“THE tragedy (in life) lies in having no goal to reach. It is not a calamity to die with dreams unfulfilled, but it’s a calamity not to dream……..It is not a disgrace not to reach your stars, but it is a disgrace to have no stars to reach.”- Benjamin Elijah Mays, then president of Atlanta Morehouse College, USA.
Allen Onyema. Does this name need any introduction? Nay; certainly not in the past two or three weeks. At a time when the image of Nigeria and Nigerians was being battered from the left, right, and centre, Onyema embarked on an audacious adventure. Yes; he and Air Peace, his pacesetting airline, embarked on a rather risky voyage; a voyage which verily vouches that despite the condemnable conducts of some Nigerians at home and abroad, Nigeria boasts commendable compatriots whose integrity, patriotism and forthrightness tower above their counterparts anywhere on earth.
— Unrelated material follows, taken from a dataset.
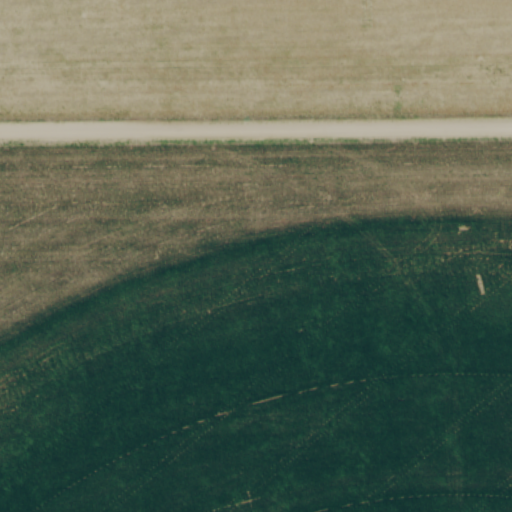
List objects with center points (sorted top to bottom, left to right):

It would be recalled that newspaper headlines of the past couple of weeks had brimmed with damning details of all that is bad about Nigeria as a country. There was the mass arrest of a legion of Nigerian ‘Yahoo Yahoo’ boys in one fell swoop by the United States’s Federal Bureau of Investigation (FBI). As the dust raised by that infamous episode was still swirling, the no less notorious P&ID mess burst upon us like a tale told by an idiot. Even as the ripples of that mind-blowing international infamy continued (and still continues) to reverberate across the globe, out came news to the effect that fellow Nigerians were being slaughtered with abandon in South Africa.
Enter Barrister Allen Ifechukwu Onyema. Something stirred in him as he watched the heart-shattering tragedy unfold on television. So much so that he was nudged to act. As founder of the international award-winning NGO known as FEHN (an outfit devoted to peace and conflict-resolution all over Nigeria), he felt obliged to do something in the interest of his people in South Africa. To him, it doesn’t matter whether the victims of xenophobia in the former apartheid enclave are Yoruba or Igbo or Hausa; to the extent that they are fellow Nigerians, they are all Onyema’s people. Pronto, he applied for permission for Air Peace to waltz into the lion’s den (so to say) and ferry home our long-suffering compatriots.
Understandably, not many took Onyema’s gesture seriously. How, they wondered, can a private airline undertake such a money-guzzling and risky voyage all the way from Naija to Nelson Mandela’s homeland just like that? Was he joking or had he gone crazy? Needless to say, such posers were anchored on ignorance. You see, rendering selfless service has been an integral part of Onyema’s life right from his undergraduate days.
And I should know, having written an insightful book on him about one year ago. Entitled Allen Onyema: The Life–Transforming Story of an Audacious Entrepreneur, Lawyer, Conflict-Resolution Expert and Airline Chief, the book chronicles the book chronicles this outstanding gentleman’s numerous philanthropic gestures over the decades, including his decision to establish Air Peace principally to create thousands of jobs for our army of unemployed graduates.
As a journalist who has been privileged to serve as the editor of various newspapers like Leadership Weekend, Abuja Inquirer and Desert Herald, I felt duty–bound to tell Onyema’s verily life-transforming story in form of a book (a project which, by the way, I self- sponsored). Incidentally, chapter 8, which is entitled Ten ‘Commandments’ of Audacious Allen, contains salient “secrets” which, when juxtaposed with some recent heart-warming events, can be rightly described as somewhat prophetic. Suffice it to say that for Onyema, whose middle-name means “God’s light” in Igbo, peace-building, conflict resolution and charitable gestures have been a way of life for a very long time now.
By the latest demonstration of his own peculiar kind of heart of gold, the Air peace CEO has not only carved a niche for himself but shown all and sundry that the all- Nigerians-are-villains narrative is a lamentable lie from the pit of hell. Granted, there are bad eggs among us, but is there any nation on earth that doesn’t have its own fair share of the good, the bad and the ugly in varying proportions? Is it fair to use the sins of a few to judge about 200 million Nigerians?
To ice the cake of this memorable narrative, the House of Representative chipped in by according Onyema a well-deserved special recognition last Wednesday. How inspiring! How salutary! As our Reps stood there in unison giving ‘Audacious Allen’ a standing aviation, they were not doing so for one man alone. Rather, they were doing so for the millions of Onyemas, Othmans, and Owoichos out there – fellow countrymen and women who represent all that is noble and admirable in Nigerians – the silent majority whose stories of heroism, patriotism, audacity, and selflessness are begging to be told.